Canadian painter Gordon Rayner is renowned for his manipulation of painting materials and has been called “the carpenter of Canadian art”. He was part of the Isaacs Gallery stable of artist which included acclaimed Canadian artists Michael Snow and Joyce Wieland. Rayner was self-taught and heavily influenced by the teachings of Canadian artist Jack Bush. He has exhibited extensively throughout Canada and his work is held in established collections such as the National Gallery of Canada in Ottawa and the Art Gallery of Ontario in Toronto. He was born 1935 in Toronto.

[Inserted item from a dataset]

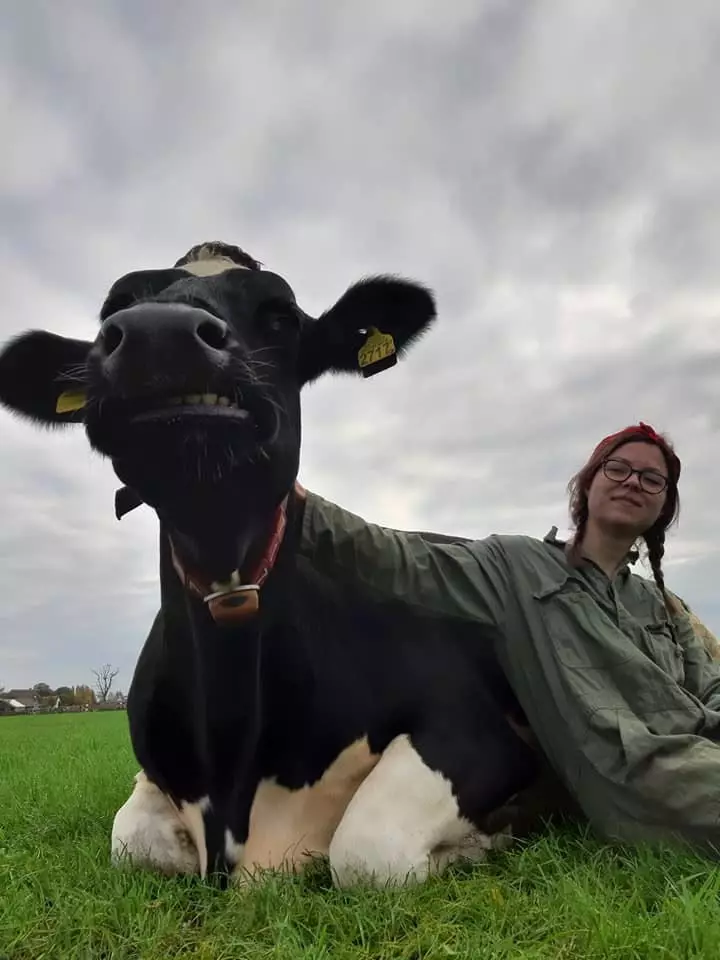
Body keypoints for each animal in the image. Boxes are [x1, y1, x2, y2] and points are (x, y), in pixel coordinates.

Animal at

Windy Landscape, 1983, Oil, wood, metal, 13.5″ x 19.5″

Windswept Tree and Rock, n.d. coated steel & stone 17″ x 5″ x 11″

Floyd Elzinga

Niagara-based sculptor Floyd Elzinga has exhibited across Ontario and in Alberta and Nova Scotia. His work has been commissioned for public and private spaces in Canada, the US and internationally. His corten and stainless steel sculptures can be found in the City of Lacombe in Alberta, Kings Christian Collegiate in Oakville, The Groves Welcome Centre in Humble, TX and th Ritz Carlton Hotel in Toronto. Elzinga received a Bachelor of Fine Arts from the Nova Scotia College of Art and Design in Halifax, NS. He works in both traditional metal as well as a variety of unconventional natural mediums.

Henry Saxe

Canadian artist, Henry Saxe primarily works in sculpture but he also practices drawing and painting. These two-dimensional works tie into Saxe’s sculptural practice as they deal with concepts of balance and juxtaposition. Surfaces are often etched or cut to create jagged and fractured forms. Aluminium plates which absorb and reflect light from multiple angles are also often incorporated in his work. Saxe has received numerous awards, including the Order of Canada and Quebec’s prestigious Borduas Prize. He has had major solo exhibitions throughout Canada including at the National Gallery of Canada and Musee d’Art Contemporain de Montreal. He represented Canada at the Venice Biennale in 1978.

Riviere de Loup, 2012 black stove paint on aluminum 48

Wood Calling, 1989 39/500 Bronze 7″ x 12″ x 5.5″

Michael Snow

Michael Snow’s extensive and multidisciplinary includes painting, sculpture, video, film, sound, photography, holography, drawing, writing and music. His works explores the nature of perception, consciousness, language, and temporality. Snow was born in 1928 in Toronto, where he lives and works today. He has received honorary degrees from the University of Toronto (1999), the University of Victoria (1997), the Nova Scotia College of Art and Design (1990), and Brock University (1975). Snow has received the Gershon Iskowitz Prize (2011), the Guggenheim Fellowship (1972), the Order of Canada (1982), and the Chevalier de l’ordre des arts et des lettres, France (1995, 2011)

Karoly Veress

Karoly Veress (Dalnoki Veress, Karoly) was born in 1935  in the rugged mountains of Transylvania. The upheaval of the Second World War forced him to recognize the fragility of his environment and the system that shaped it. Veress studied literature at the University of Budapest and studied the Arts at the University of Leiden in the Netherlands. For Veress sculpting is more than a discovery; it was an explosion of exploring human emotions, not through words, but through form. His work graces many private and corporate collections, including that of Her Majesty Queen Beatrix, Queen of the Netherlands, and those of the Dutch and German governments. Veress shares his time between the Niagara region in Canada, and a small village in Hungary, from where his art has continued to grow and develop.